More and more of these models are being brought to South Africa for testing – and South Africans will see medium, heavy and extra-heavy trucks like this on the country’s roads (anything from 14-ton rigids to 4×2, 6×2 and 6×4 truck tractors).
South Africa is however still a Euro 2 market (Euro 2 is an emission standard with petrol CO2 limits of 2.2g/km and diesel .0 g/km respectively²; Europe is on Euro 6).”But some local companies don’t want to simply meet the bare minimum when it comes to emissions. The alternative fuel vehicles will appeal to companies that are aligned to a long-term sustainability journey until regulations are implemented to create a minimum standard for the logistics industry,” believes Gaines.
With the introduction of eco-operations such as rechargeable electric forklifts, City Logistics has introduced energy-saving systems, using power-efficient units, reducing fuel consumption in its warehousing operations.

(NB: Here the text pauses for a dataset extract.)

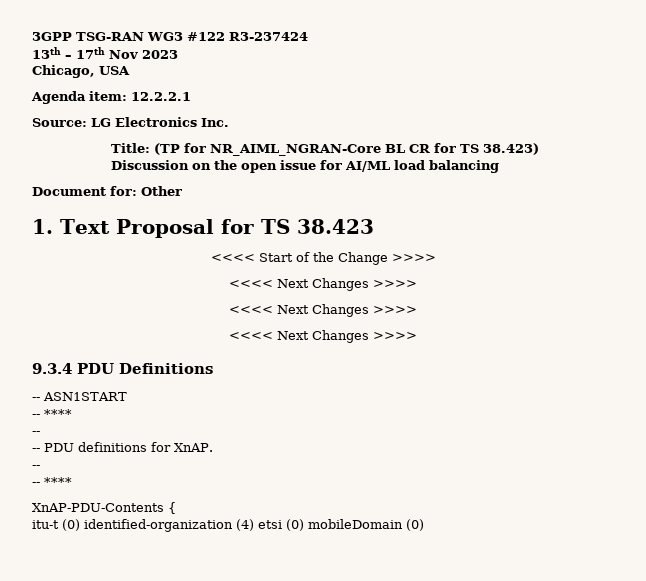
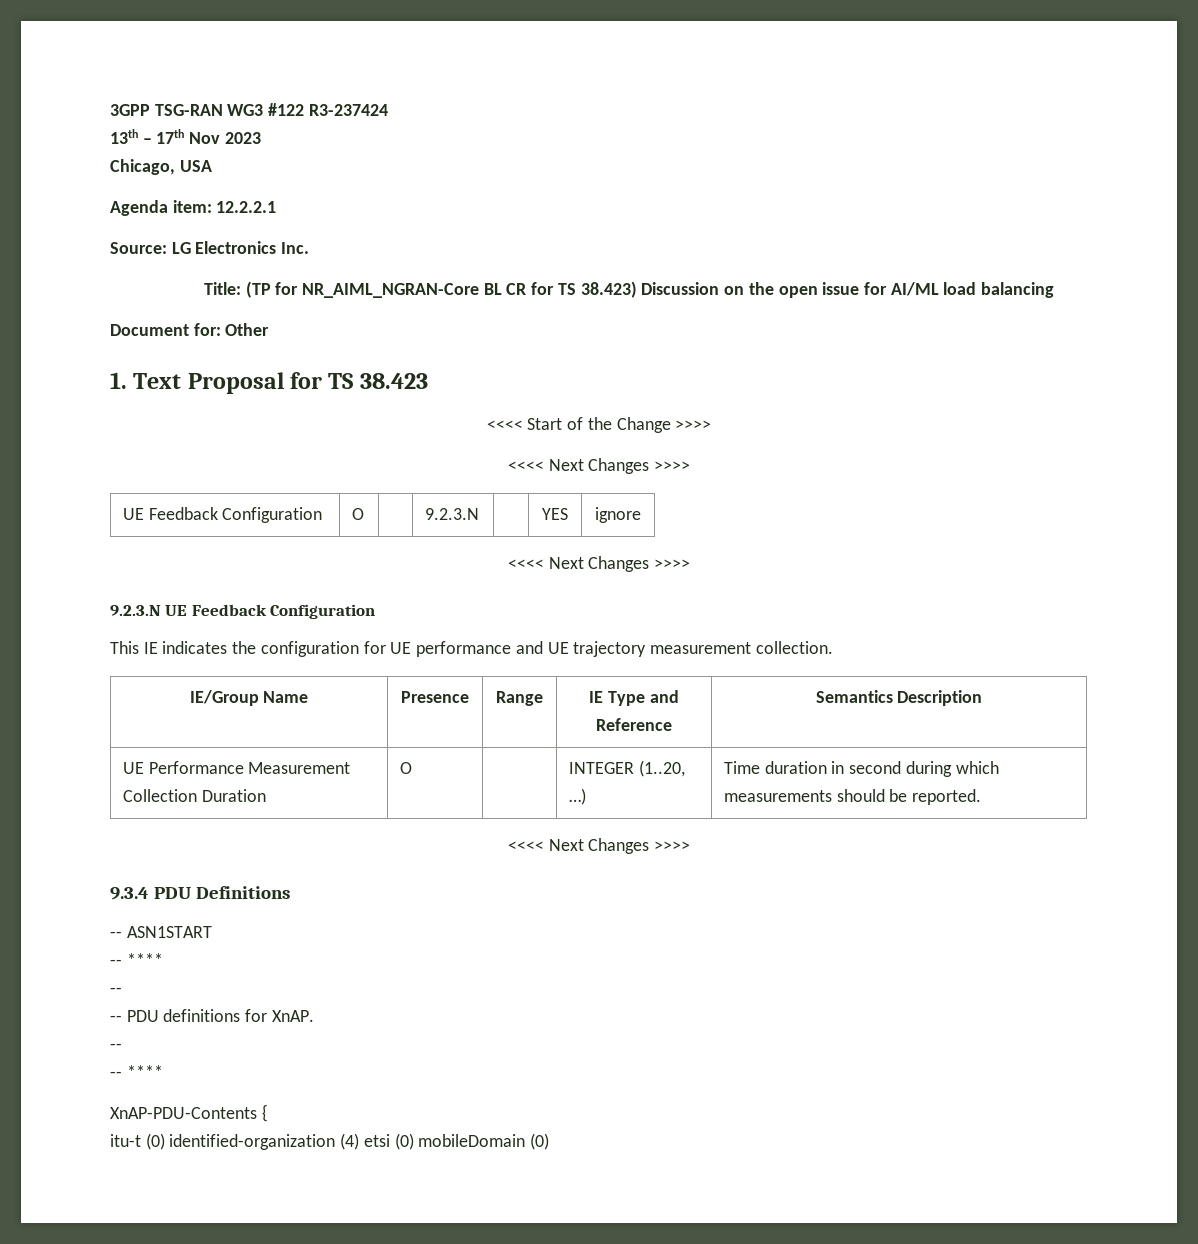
[229,304,417,317] // <<<< Next Changes >>>> -> [122,507,323,523] [351,508,364,520] [424,508,479,520] [542,508,568,520] [595,507,641,523] [507,556,691,572] [110,604,376,619] [110,641,833,657] [189,690,309,706] [401,691,469,703] [496,691,543,706] [589,690,679,706] [596,718,672,731] [815,690,983,706] [122,761,351,774] [122,789,266,802] [399,762,412,774] [568,760,685,777] [568,788,586,805] [723,761,999,777] [723,789,982,805] // UE Feedback Configuration | O | | 9.2.3.N | | YES | ignore // <<<< Next Changes >>>> // 9.2.3.N UE Feedback Configuration // This IE indicates the configuration for UE performance and UE trajectory measurement collection. // IE/Group Name | Presence | Range | IE Type and Reference | Semantics Description // UE Performance Measurement Collection Duration | O | | INTEGER (1..20, …) | Time duration in second during which measurements should be reported.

The use of reverse logistics and inter-branch transfers also means that its fleet is used even on return trips, thus saving fuel. In the interim whilst new energy vehicles are established in South Africa, City Logistics will continue to use the most efficient models to minimise its carbon emissions.
While there will be increased volumes of Euro 4, 5 and 6 vehicles on South African roads, the good news – for truck drivers – is that South Africa is not going to see autonomous trucks any time soon. This is because the road infrastructure is not set up to accommodate these vehicles, nor has legislation been promulgated to allow for this.
Safety innovation comes standard
Finally, more good news is that there will be safer trucks on South African roads in 2024 – and into the future too. Global truck manufacturers are constantly striving to introduce innovative safety features and – whereas, in the past, many were optional extras – features such as lane guidance and collision avoidance are fast becoming standard features in the newer models released.